The typical clamp is a vertical bar or bars, hinged on a pivot attached to or passing through the bench/seat top. The top of this bar is enlarged into the "horse-", "dog-", or "dumb" head, the part that holds the wood. Some clamps are worked via string or rope, rather than mechanical leverage.

For extra precision and better clamping force, the clamp pivot point may be raised above the bench level on a sub-bench, giving more leverage. These so-called "Black Forest" or German and Swiss shave horses (as pictured) give a longer lever-ratio, creating greater mechanical advantage and thus greater force to trap the wood very securely.

Shave-horses are commonly workshop-made by their user and entirely wooden, though modern screws, washers, metal sleeves and threaded bolts with locking nuts are a very practical addition, allowing re-tightening or adjusting capabilities as necessary.

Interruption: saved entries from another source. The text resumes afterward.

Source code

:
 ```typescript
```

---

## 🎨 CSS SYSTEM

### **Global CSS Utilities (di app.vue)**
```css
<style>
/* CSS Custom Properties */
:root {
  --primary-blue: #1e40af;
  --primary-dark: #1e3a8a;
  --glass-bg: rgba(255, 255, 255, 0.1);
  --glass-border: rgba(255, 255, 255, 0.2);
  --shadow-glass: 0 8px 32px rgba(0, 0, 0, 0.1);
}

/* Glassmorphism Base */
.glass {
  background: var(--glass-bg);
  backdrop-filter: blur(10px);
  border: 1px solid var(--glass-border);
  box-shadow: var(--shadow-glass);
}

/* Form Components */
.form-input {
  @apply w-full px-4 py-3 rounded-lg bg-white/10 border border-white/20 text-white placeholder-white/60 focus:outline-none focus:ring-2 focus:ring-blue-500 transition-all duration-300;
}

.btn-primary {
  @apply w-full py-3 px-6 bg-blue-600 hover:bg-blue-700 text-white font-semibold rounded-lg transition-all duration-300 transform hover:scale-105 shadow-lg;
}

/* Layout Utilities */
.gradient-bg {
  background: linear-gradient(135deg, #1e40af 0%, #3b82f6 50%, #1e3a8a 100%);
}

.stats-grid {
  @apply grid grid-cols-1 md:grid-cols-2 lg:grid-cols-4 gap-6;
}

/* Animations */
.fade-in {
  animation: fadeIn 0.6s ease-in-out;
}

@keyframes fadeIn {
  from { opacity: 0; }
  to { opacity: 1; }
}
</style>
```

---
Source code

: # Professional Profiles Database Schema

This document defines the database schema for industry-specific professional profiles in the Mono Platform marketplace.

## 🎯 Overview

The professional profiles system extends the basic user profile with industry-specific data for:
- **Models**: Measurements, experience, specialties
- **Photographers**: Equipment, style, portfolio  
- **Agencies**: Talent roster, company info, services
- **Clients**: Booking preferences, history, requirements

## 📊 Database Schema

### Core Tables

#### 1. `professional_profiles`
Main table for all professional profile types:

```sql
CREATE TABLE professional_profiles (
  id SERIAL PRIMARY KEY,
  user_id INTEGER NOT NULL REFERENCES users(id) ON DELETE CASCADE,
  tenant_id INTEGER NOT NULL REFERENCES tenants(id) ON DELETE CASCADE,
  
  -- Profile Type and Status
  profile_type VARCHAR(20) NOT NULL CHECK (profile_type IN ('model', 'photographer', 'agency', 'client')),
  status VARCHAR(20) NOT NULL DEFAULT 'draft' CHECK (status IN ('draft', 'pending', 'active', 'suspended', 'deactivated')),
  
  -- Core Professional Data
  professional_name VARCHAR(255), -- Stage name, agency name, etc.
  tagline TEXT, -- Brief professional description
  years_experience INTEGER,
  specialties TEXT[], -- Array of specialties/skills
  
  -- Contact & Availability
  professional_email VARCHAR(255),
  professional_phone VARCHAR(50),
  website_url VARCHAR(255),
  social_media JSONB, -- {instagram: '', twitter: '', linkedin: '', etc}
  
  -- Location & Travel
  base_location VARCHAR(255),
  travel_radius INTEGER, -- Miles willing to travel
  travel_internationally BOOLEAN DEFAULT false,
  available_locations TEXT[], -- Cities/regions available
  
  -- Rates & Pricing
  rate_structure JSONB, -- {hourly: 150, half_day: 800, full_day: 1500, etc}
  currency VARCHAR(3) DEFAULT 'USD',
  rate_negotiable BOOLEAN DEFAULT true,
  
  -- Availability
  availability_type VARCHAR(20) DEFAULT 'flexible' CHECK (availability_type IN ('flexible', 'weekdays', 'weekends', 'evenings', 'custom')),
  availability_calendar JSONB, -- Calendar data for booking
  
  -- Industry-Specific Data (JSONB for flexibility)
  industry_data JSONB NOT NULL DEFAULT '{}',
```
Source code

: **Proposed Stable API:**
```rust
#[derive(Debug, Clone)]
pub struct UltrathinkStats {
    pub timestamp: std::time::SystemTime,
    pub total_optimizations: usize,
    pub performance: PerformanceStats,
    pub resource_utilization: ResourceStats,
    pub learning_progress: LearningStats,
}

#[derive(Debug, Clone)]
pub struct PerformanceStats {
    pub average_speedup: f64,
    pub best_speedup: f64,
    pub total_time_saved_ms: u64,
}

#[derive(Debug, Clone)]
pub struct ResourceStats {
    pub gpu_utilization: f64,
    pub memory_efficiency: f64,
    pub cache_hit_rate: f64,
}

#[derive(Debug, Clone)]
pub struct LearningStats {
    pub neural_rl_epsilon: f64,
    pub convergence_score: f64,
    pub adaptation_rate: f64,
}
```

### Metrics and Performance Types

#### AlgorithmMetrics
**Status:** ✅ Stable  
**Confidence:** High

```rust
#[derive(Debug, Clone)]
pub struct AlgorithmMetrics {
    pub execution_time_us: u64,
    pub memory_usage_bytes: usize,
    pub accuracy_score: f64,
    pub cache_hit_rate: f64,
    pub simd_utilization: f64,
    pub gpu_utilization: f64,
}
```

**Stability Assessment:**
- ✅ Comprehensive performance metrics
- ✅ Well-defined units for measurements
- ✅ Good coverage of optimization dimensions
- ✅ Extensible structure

For the itinerant bodgers, simplicity and lightness of their tools was important, thus the bodgers often created their shave horses from logs found in their woodland plot.

==Criticism==
Mike Dunbar, a now retired Windsor chairmaker, has posted a blog decrying the use of the shave horse for actual production work: "I do not use a shave horse. When asked why, I answer, 'Why would I impose a pay cut on myself?' That is in effect the result of using this tool. It is so limiting that it slows down the chairmaker and costs him income. I prefer a vise. Using a vise I am standing, not sitting, and I am far more productive and efficient. I work far faster, using less energy."
Mike Dunbar was widely criticised for this commentary following the blog post's publication. Most well-known Windsor chairmakers would use and employ a well made shave horse in the production of their chairs to great effect.